Watering a no dig garden
by cakedude - brenda
Watering our new no dig garden sufficiently is our dilemma. It seems like once all the layers are in place the compost almost acts like a seal to keep water from draining evenly down into the straw layer.
How do we keep the lower layers moistened? How much and when do we water?
Also, we're in Arizona. What can we anticipate watering-wise during the summer 110-plus degree days?
A slight waxy watertight barrier sometimes forms on organic matter on the soil surface when it dries out. Whether you're trying to water a no dig garden, or even a lawn or indoor pot plant, you can get this annoying problem of the water running off without soaking in.
To the rescue comes soap. Use a biodegradable laundry powder, mix roughly a small spoonful in a can of water, or sprinkle powder very sparsely over soil. The harmless and (beneficial in small doses) surfactants, carbonates, citrates, silicate and zeolites in it act as wetting agents and have moisture retention properties.
Also make sure your garden has a good top mulch layer. This should be organic, reasonably dried — straw, leaves, grass, or any mix which can include bark, pine needles, shredded branches, corn husks etc.
Watering the layers of your no dig garden as you put them down saves some effort later, and then it's important to keep plants growing and healthy by not letting the soil dry out. The mulch and layers of humus and in fact all the materials that go into building your garden will create a rich growing medium with good water retention abilities.
When watering a no dig garden, give it a good deep soak, preferably early morning before the sun evaporates the water as you put it on. Don't give little sprinkles every day as that just encourages shallow plant roots. If practical, lay soaker hoses through your garden and drip feed water every few days.
Seeds and seedlings need constant moisture, but established plants will have deeper roots, so even if the surface is dry, as long as the soil is moist about 3 cms (1 inch) below the surface, then no need to water that day. Poke your finger in and test — in the soil under the mulch.
As a very rough guide, space out some cans or containers around if you've got a sprinkler on, and when there's at least 3cms (1 inch plus) that should be enough. Again, poke your finger in or dig down with a trowel and make sure there's plenty of moisture in the deeper layer, where all the roots are.

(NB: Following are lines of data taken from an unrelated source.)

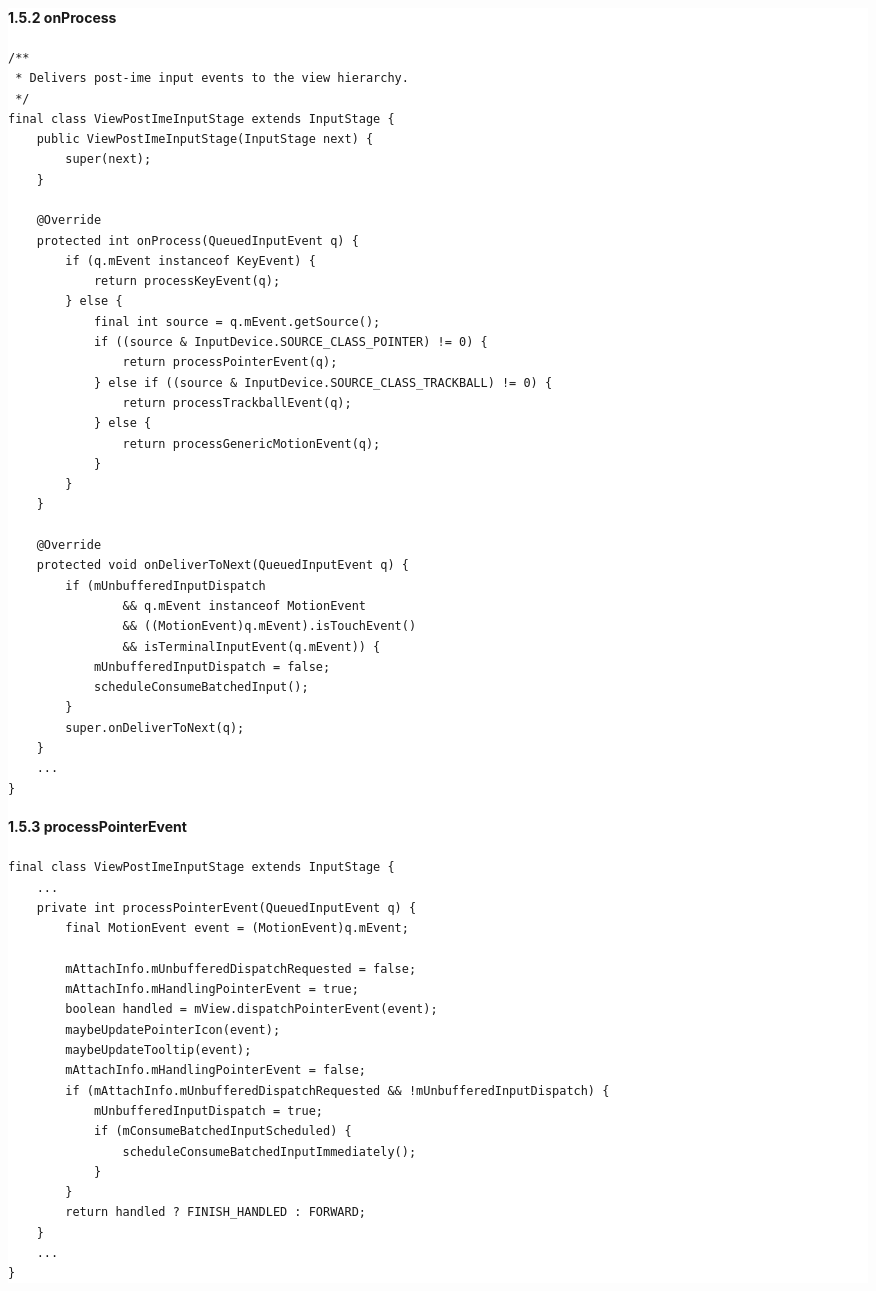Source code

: 
#### 1.5.2 onProcess

	/**
	 * Delivers post-ime input events to the view hierarchy.
	 */
	final class ViewPostImeInputStage extends InputStage {
	    public ViewPostImeInputStage(InputStage next) {
	        super(next);
	    }

	    @Override
	    protected int onProcess(QueuedInputEvent q) {
	        if (q.mEvent instanceof KeyEvent) {
	            return processKeyEvent(q);
	        } else {
	            final int source = q.mEvent.getSource();
	            if ((source & InputDevice.SOURCE_CLASS_POINTER) != 0) {
	                return processPointerEvent(q);
	            } else if ((source & InputDevice.SOURCE_CLASS_TRACKBALL) != 0) {
	                return processTrackballEvent(q);
	            } else {
	                return processGenericMotionEvent(q);
	            }
	        }
	    }

	    @Override
	    protected void onDeliverToNext(QueuedInputEvent q) {
	        if (mUnbufferedInputDispatch
	                && q.mEvent instanceof MotionEvent
	                && ((MotionEvent)q.mEvent).isTouchEvent()
	                && isTerminalInputEvent(q.mEvent)) {
	            mUnbufferedInputDispatch = false;
	            scheduleConsumeBatchedInput();
	        }
	        super.onDeliverToNext(q);
	    }
		...
	}

#### 1.5.3 processPointerEvent

	final class ViewPostImeInputStage extends InputStage {
		...
		private int processPointerEvent(QueuedInputEvent q) {
	    	final MotionEvent event = (MotionEvent)q.mEvent;

	    	mAttachInfo.mUnbufferedDispatchRequested = false;
	    	mAttachInfo.mHandlingPointerEvent = true;
	    	boolean handled = mView.dispatchPointerEvent(event);
	    	maybeUpdatePointerIcon(event);
	    	maybeUpdateTooltip(event);
	    	mAttachInfo.mHandlingPointerEvent = false;
	    	if (mAttachInfo.mUnbufferedDispatchRequested && !mUnbufferedInputDispatch) {
	        	mUnbufferedInputDispatch = true;
	        	if (mConsumeBatchedInputScheduled) {
	            	scheduleConsumeBatchedInputImmediately();
	        	}
	    	}
	    	return handled ? FINISH_HANDLED : FORWARD;
		}
		...
	}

Many gardeners when watering a garden, practice an intermittent system that encourages water to go deep. To do this turn on your sprinkler for say, 30 minutes or 1 hour or about the length of time it takes to fill 1-2cm of water in containers. Then turn off and come back and finish watering later, or use an irrigation timer to turn on and off.
This allows the soil to "breathe" and the water to sink downwards without running off. Otherwise continuous flooding of the top layer can cause an anaerobic condition, blocking the pore spaces in the soil and even killing off the tiny root hairs that are useful for rapid absorption of moisture and nutrients.
The magnificent book "Roots Demystified" by Robert Kourik, explains all this information and vastly more. I find his book better than any gripping novel to have on my bedside table! Go to Roots Demystified
to have a look.
Arizona... 110 plus degrees, crikey! That's tough weather, so you'll have to source the most suitable plant varieties that are native or bred to withstand your climate.